The two main supporters of the “Yes” camp have become embroiled in a last-minute row over whether the shift to an executive presidential system constitutional amendments will introduce a “federal state structure,” with President Recep Tayyip Erdoğan
denying claims that Turkey’s unitary system will be eroded.
“The biggest defender of the unitary structure of Turkey is us, myself. That will continue to be the case. [A federal] state [system] or federation, none of this on our agenda and will not be,” Erdoğan said on April 14 at a rally in the Central Anatolian province of Konya, just two days before the April 16 referendum.
His comments came after Nationalist Movement Party (MHP) Devlet Bahçeli slammed advisers of Erdoğan for suggesting the possibility of a federal structure if the “yes” side prevails in the referendum.

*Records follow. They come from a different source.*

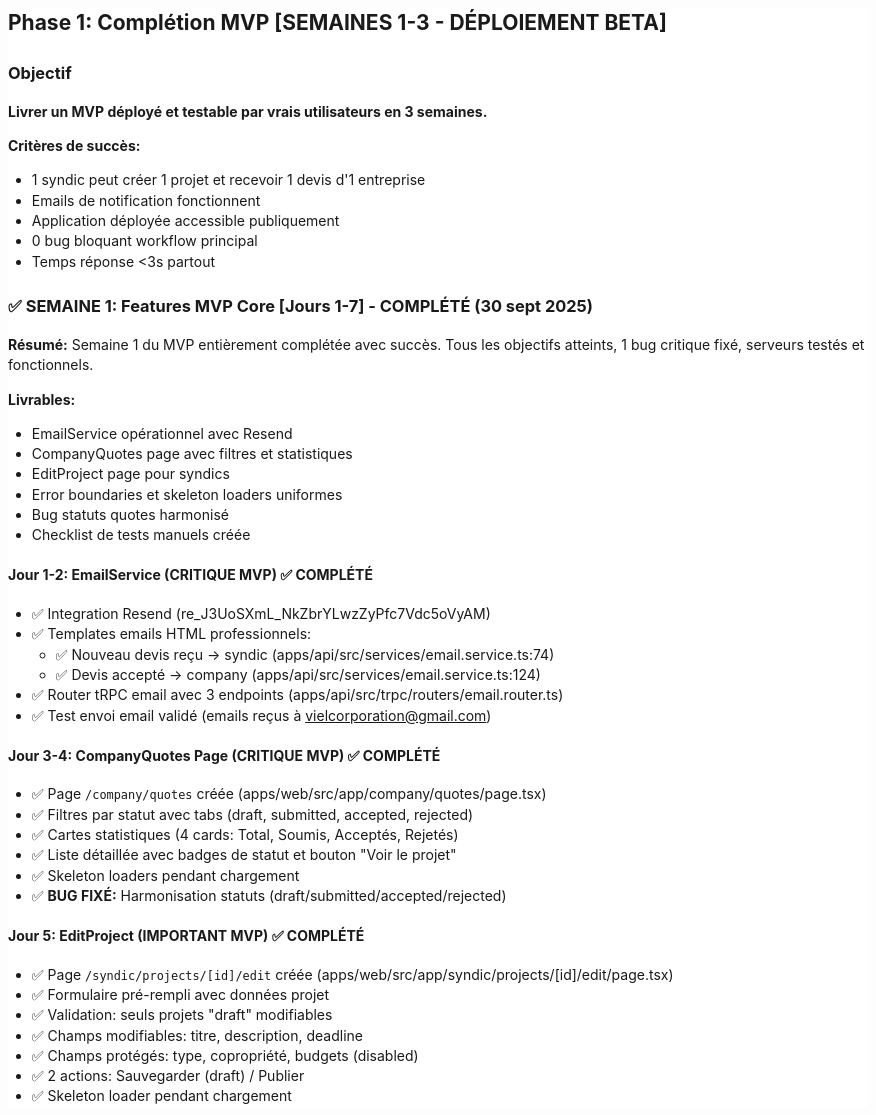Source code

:## Phase 1: Complétion MVP [SEMAINES 1-3 - DÉPLOIEMENT BETA]

### Objectif
**Livrer un MVP déployé et testable par vrais utilisateurs en 3 semaines.**

**Critères de succès:**
- 1 syndic peut créer 1 projet et recevoir 1 devis d'1 entreprise
- Emails de notification fonctionnent
- Application déployée accessible publiquement
- 0 bug bloquant workflow principal
- Temps réponse <3s partout

### ✅ SEMAINE 1: Features MVP Core [Jours 1-7] - COMPLÉTÉ (30 sept 2025)

**Résumé:** Semaine 1 du MVP entièrement complétée avec succès. Tous les objectifs atteints, 1 bug critique fixé, serveurs testés et fonctionnels.

**Livrables:**
- EmailService opérationnel avec Resend
- CompanyQuotes page avec filtres et statistiques
- EditProject page pour syndics
- Error boundaries et skeleton loaders uniformes
- Bug statuts quotes harmonisé
- Checklist de tests manuels créée

#### Jour 1-2: EmailService (CRITIQUE MVP) ✅ COMPLÉTÉ
- ✅ Integration Resend (re_J3UoSXmL_NkZbrYLwzZyPfc7Vdc5oVyAM)
- ✅ Templates emails HTML professionnels:
  - ✅ Nouveau devis reçu → syndic (apps/api/src/services/email.service.ts:74)
  - ✅ Devis accepté → company (apps/api/src/services/email.service.ts:124)
- ✅ Router tRPC email avec 3 endpoints (apps/api/src/trpc/routers/email.router.ts)
- ✅ Test envoi email validé (emails reçus à vielcorporation@gmail.com)

#### Jour 3-4: CompanyQuotes Page (CRITIQUE MVP) ✅ COMPLÉTÉ
- ✅ Page `/company/quotes` créée (apps/web/src/app/company/quotes/page.tsx)
- ✅ Filtres par statut avec tabs (draft, submitted, accepted, rejected)
- ✅ Cartes statistiques (4 cards: Total, Soumis, Acceptés, Rejetés)
- ✅ Liste détaillée avec badges de statut et bouton "Voir le projet"
- ✅ Skeleton loaders pendant chargement
- ✅ **BUG FIXÉ:** Harmonisation statuts (draft/submitted/accepted/rejected)

#### Jour 5: EditProject (IMPORTANT MVP) ✅ COMPLÉTÉ
- ✅ Page `/syndic/projects/[id]/edit` créée (apps/web/src/app/syndic/projects/[id]/edit/page.tsx)
- ✅ Formulaire pré-rempli avec données projet
- ✅ Validation: seuls projets "draft" modifiables
- ✅ Champs modifiables: titre, description, deadline
- ✅ Champs protégés: type, copropriété, budgets (disabled)
- ✅ 2 actions: Sauvegarder (draft) / Publier
- ✅ Skeleton loader pendant chargement
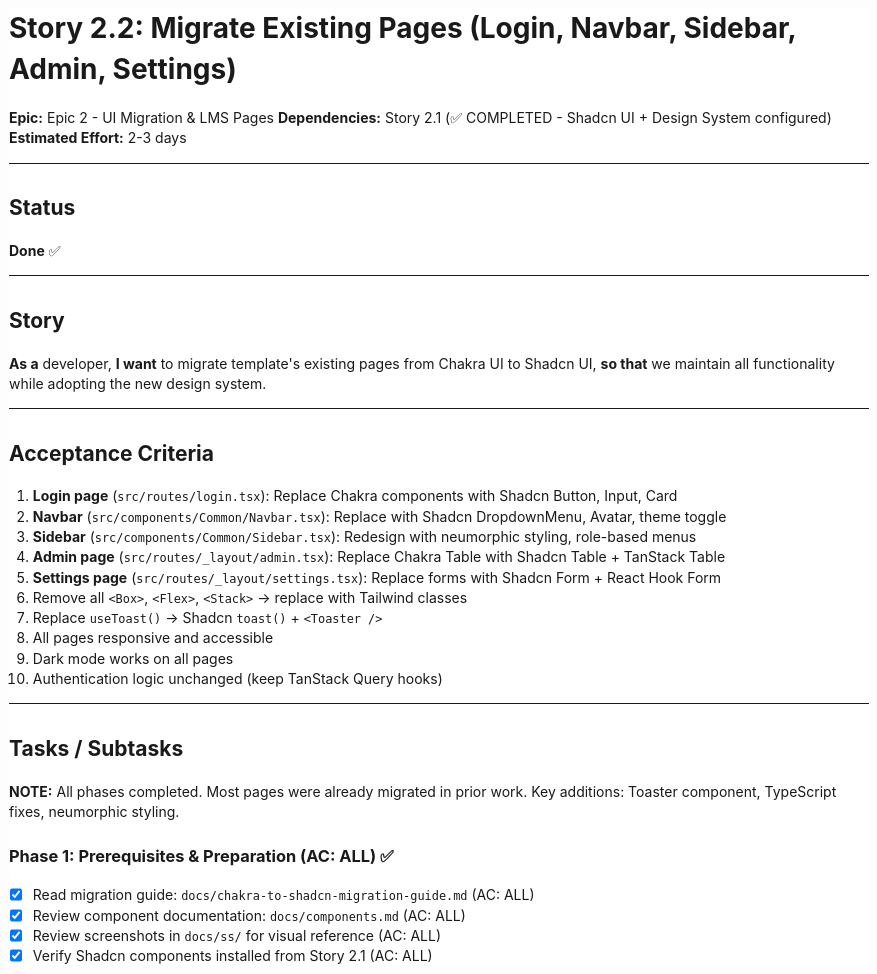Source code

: # Story 2.2: Migrate Existing Pages (Login, Navbar, Sidebar, Admin, Settings)

**Epic:** Epic 2 - UI Migration & LMS Pages
**Dependencies:** Story 2.1 (✅ COMPLETED - Shadcn UI + Design System configured)
**Estimated Effort:** 2-3 days

---

## Status

**Done** ✅ 

---

## Story

**As a** developer,
**I want** to migrate template's existing pages from Chakra UI to Shadcn UI,
**so that** we maintain all functionality while adopting the new design system.

---

## Acceptance Criteria

1. **Login page** (`src/routes/login.tsx`): Replace Chakra components with Shadcn Button, Input, Card
2. **Navbar** (`src/components/Common/Navbar.tsx`): Replace with Shadcn DropdownMenu, Avatar, theme toggle
3. **Sidebar** (`src/components/Common/Sidebar.tsx`): Redesign with neumorphic styling, role-based menus
4. **Admin page** (`src/routes/_layout/admin.tsx`): Replace Chakra Table with Shadcn Table + TanStack Table
5. **Settings page** (`src/routes/_layout/settings.tsx`): Replace forms with Shadcn Form + React Hook Form
6. Remove all `<Box>`, `<Flex>`, `<Stack>` → replace with Tailwind classes
7. Replace `useToast()` → Shadcn `toast()` + `<Toaster />`
8. All pages responsive and accessible
9. Dark mode works on all pages
10. Authentication logic unchanged (keep TanStack Query hooks)

---

## Tasks / Subtasks

**NOTE:** All phases completed. Most pages were already migrated in prior work. Key additions: Toaster component, TypeScript fixes, neumorphic styling.

### Phase 1: Prerequisites & Preparation (AC: ALL) ✅
- [x] Read migration guide: `docs/chakra-to-shadcn-migration-guide.md` (AC: ALL)
- [x] Review component documentation: `docs/components.md` (AC: ALL)
- [x] Review screenshots in `docs/ss/` for visual reference (AC: ALL)
- [x] Verify Shadcn components installed from Story 2.1 (AC: ALL)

“If advisors are speaking of a state [federal] structure and the president is not ruling this out, then what will be the decision of the nationalists, who support a unitary structure, just two days before the [referendum]?” Bahçeli said during a live interview with Nazlı Çelik on private broadcaster NTV late on April 13.
“If my advisors spoke of a federal system, I would dismiss them,” he added.

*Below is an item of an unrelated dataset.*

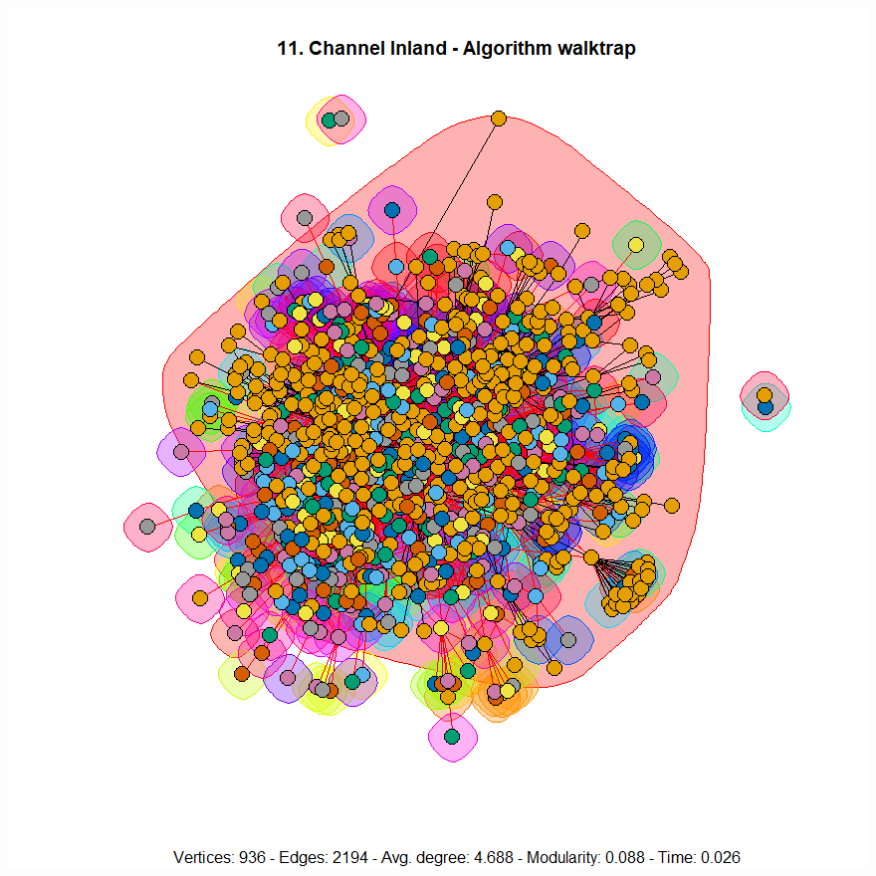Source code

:<img src="Community-Detection_smal_dataset_files/figure-gfm/unnamed-chunk-10-11.png" style="display: block; margin: auto;" />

Erdoğan rejected the implications, saying the proposed constitution guarantees the unitary structure of the republic.
“Politics is being updated. The executive system is being updated. I declare one more time our determination to ensure the endurance of our republic in its unitary state forever,” he said.
Prime Minister Binali Yıldırım also refuted the claims.
“I will resign from my position as party chairman and prime minister if it is proven that there is any article in this constitution that could pave the way for [the establishment of] a federal state,” Yıldırım said in a meeting with non-governmental organizations on April 14.
“The unitary state structure, one state, one nation, one flag and one country: These are our four irrevocable principles. Our sensitivity to the unitary state is no less than our nationalist brothers,” he added.
The suggestion of a “federal structure” was made by presidential advisor Şükrü Karatepe, but Erdoğan in an interview late on April 13 stressed that he had been misunderstood.
MHP voters will play a crucial role in Sunday’s polls, as the AKP needs support from at least some of them to cross the 50 percent mark.